30 years of continuous growth and increasing stability and prosperity have produced a different generation in an English educated middle class. They are very different from their parents. The present generation below 35 has grown up used to high economic growth year after year, and take their security and success for granted. And because they believe all is well, they are less willing to make sacrifices for the benefit of the others in society. They are more concerned about their individual and family’s welfare and success, not their community or society’s well being.

But this is very dangerous, because things can go terribly wrong very quickly. These people are not aware of Singapore’s vulnerabilities. All they read and see is No. 1 or No. 2 competitive country, No. 1 seaport, No. 1 airport, No. 1 airline and so on. Sometimes they complain that we are driving people too hard and making life too stressful, so why not settle for No. 2 or 3, or 4! But it does matter, for if we are not near the top in competitiveness, there is no reason why we should have a seaport, or an airport, or an airline – or indeed why there should be a separate independent Singapore. It is as simple as that.

The revolution is over in Singapore, and in China and Vietnam. Heroic revolutionary leaders had been followed by bureaucrats and technocrats who have to contend with the disillusionment of their peoples after their revolutions had failed to bring the golden age they were expecting.
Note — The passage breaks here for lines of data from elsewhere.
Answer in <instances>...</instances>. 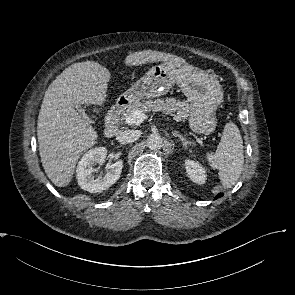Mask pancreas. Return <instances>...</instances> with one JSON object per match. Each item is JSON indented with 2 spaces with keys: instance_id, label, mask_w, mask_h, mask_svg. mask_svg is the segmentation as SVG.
Segmentation results:
<instances>
[{
  "instance_id": "cf45deb5",
  "label": "pancreas",
  "mask_w": 295,
  "mask_h": 295,
  "mask_svg": "<svg viewBox=\"0 0 295 295\" xmlns=\"http://www.w3.org/2000/svg\"><path fill=\"white\" fill-rule=\"evenodd\" d=\"M190 105L186 101H179L173 97L156 100H147L143 103H137L131 105L128 110L124 113L126 118L129 114L133 113L136 110L142 111L144 114L150 112H163L165 114L175 115L176 118L180 121H185L189 116Z\"/></svg>"
}]
</instances>
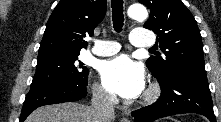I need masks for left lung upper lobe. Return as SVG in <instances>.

The big difference is that they have to deal with the problems of economic failings while we have to cope with the new problems that come with success.

My colleagues and I had anticipated these problems. So we had set up a system that would ensure mutual vigilance to maintain high standards of integrity and competence.

But, I believe that more important than the institutions is the culture of honest government in an honest society that we have established. The people have come to expect high standards of honesty and ethical behaviour from their political leaders, their administrators, their bosses and themselves. Those in charge of key institutions have been imbued with a sense of mission to uphold that culture of honesty. So when something appeared to be amiss, the Prime Minister and his senior colleagues decided to investigate me as Senior Minister and the Deputy Prime Minister. This was an important test for the culture of honesty and for the system the old guard set up.

But in a system of one-man one-vote, if the people do not realise, or do not accept that they need to vote for strong, able, honest and determined leaders, and to back their policies, then Singapore will flounder. We are not an ordinary country. If we switch from a competent government to an incompetent opposition, in less than two elections we will squander all our resources and assets and will never recover. See the price the Japanese have paid after the LDP split and the LDP government fell. Political instability in a very stable society has nevertheless cost Japan dearly.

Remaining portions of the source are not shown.